At the same time, the G77 negotiators will also criticize this language and the process as a whole. They openly say that this dancing around language and meaning is silly, that negotiators should say what they really mean. They call upon fellow delegates to give the true reasons why they want to remove certain text, or even to give any reason at all (which countries don’t always do). They seem to expose the farcical nature of the whole negotiating charade.

They will also often remind their audience that they come from the developing world. For example, at the ’92 Earth Summit, in response to the Northern desire to have a short and “inspirational” Earth Charter that every child could hang above their beds, the G77 pointed out that many children did not even have beds. They pose themselves as a direct opposite to the global North that wants to abuse people and the environment – as advocates for justice and equity.

All of these traits are very appealing to onlookers. Appearing intelligent makes the G77 more respectable, more trustable. Denouncing the process strikes a very strong chord with all the frustrated observers watching people in suits bat semicolons between each other. Harking the unjustly exploited, ditto. They seem to be decent folks.

It’s depressing to realise that these tactics, which ring so close to my heart, are in fact nothing more than that: Tactics. They are tactics because these people are negotiators, they are not simply good people fighting an unjust system, they are people who work within the realm of politics, people whose job it is to negotiate. Tactics are used to push points forward, and those points are not always as morally upright as we would like to think they are.
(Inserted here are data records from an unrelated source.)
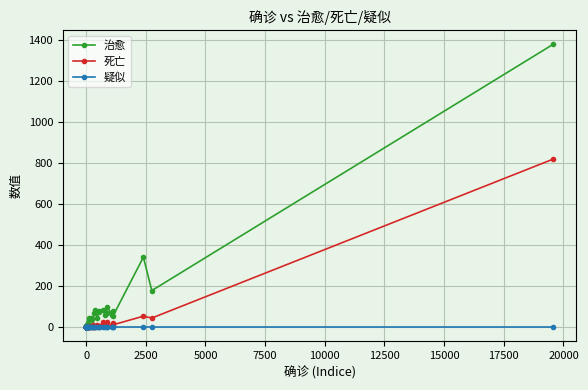

Rank the series by their maximum value, from lowest to highest.

疑似, 死亡, 治愈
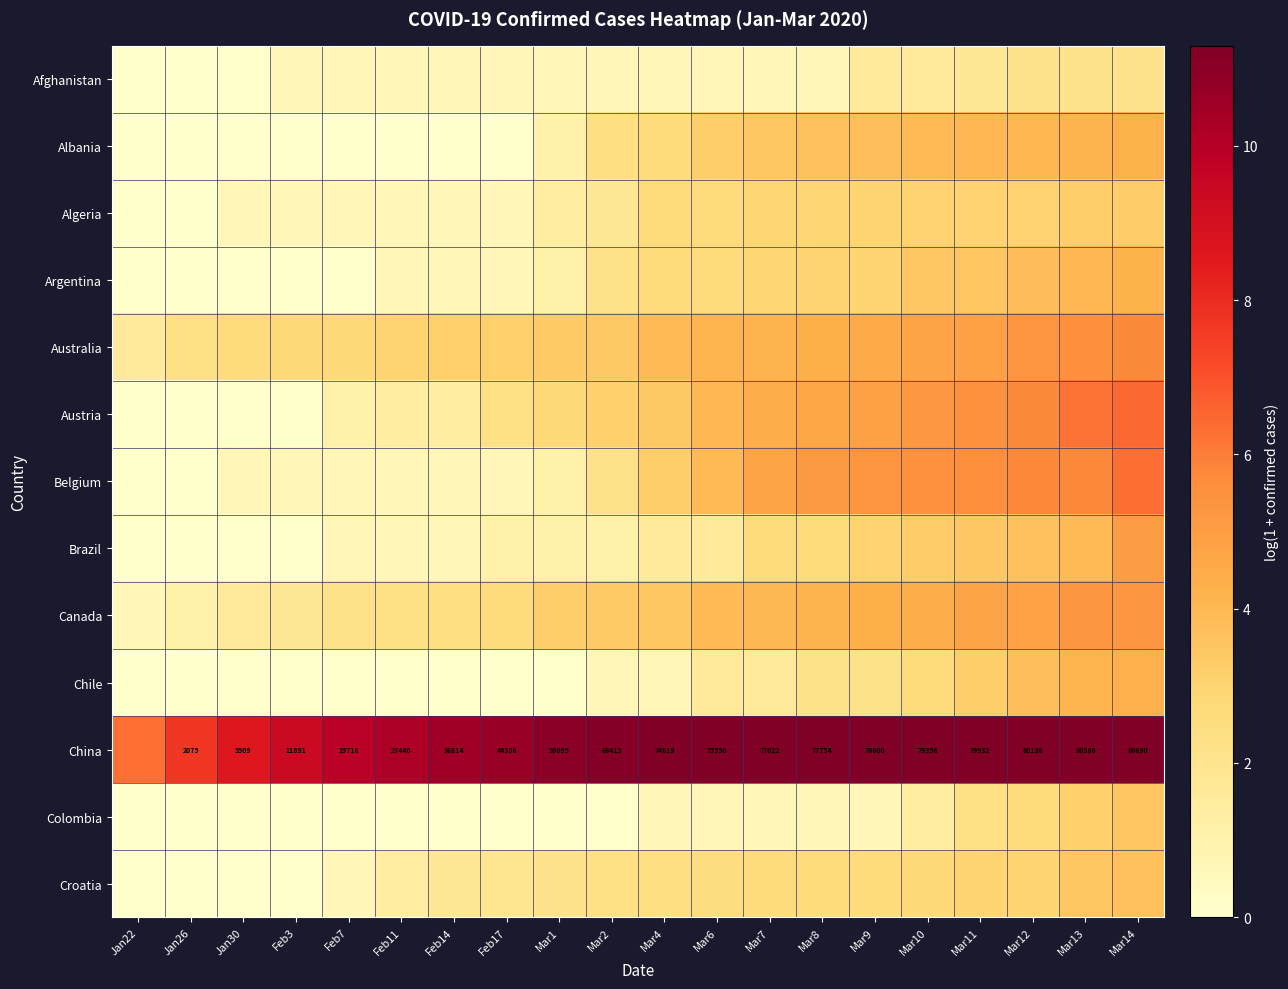

Is the value of Belgium at Mar4 greater than the value of Colombia at Jan26?

Yes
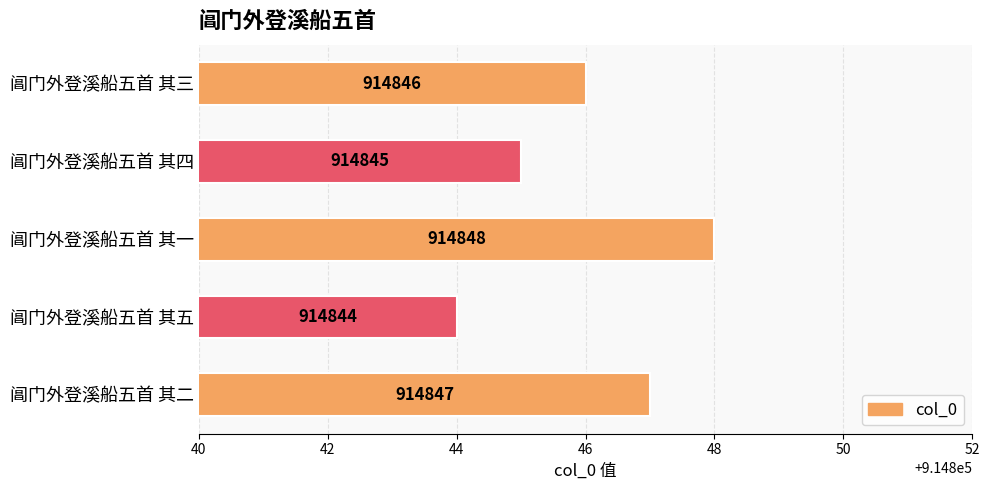

Reading top to bottom, what are all the values shown in this chart?

阊门外登溪船五首 其三=914846	阊门外登溪船五首 其四=914845	阊门外登溪船五首 其一=914848	阊门外登溪船五首 其五=914844	阊门外登溪船五首 其二=914847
Apart from the somewhat inevitable contradiction of speaking on behalf of a poverty they have probably never lived through, the G77 negotiators also criticize diplomacy and negotiating strategies only to turn around and work in the exact same way. They avoid mentions of human rights, of civil society, and of environmental conservation. They claim to be talking for their people and environment – but negotiators work for the interests of the governments that pay them, and not necessarily for the masses of hungry people or polluted ecosystems.

That doesn’t mean they don’t have valuable contributions to make. They definitely do, and I find myself supporting their contributions far more often than those of the US or the EU – but it is essential to keep in mind that the G77 position doesn’t necessarily want the best for everyone.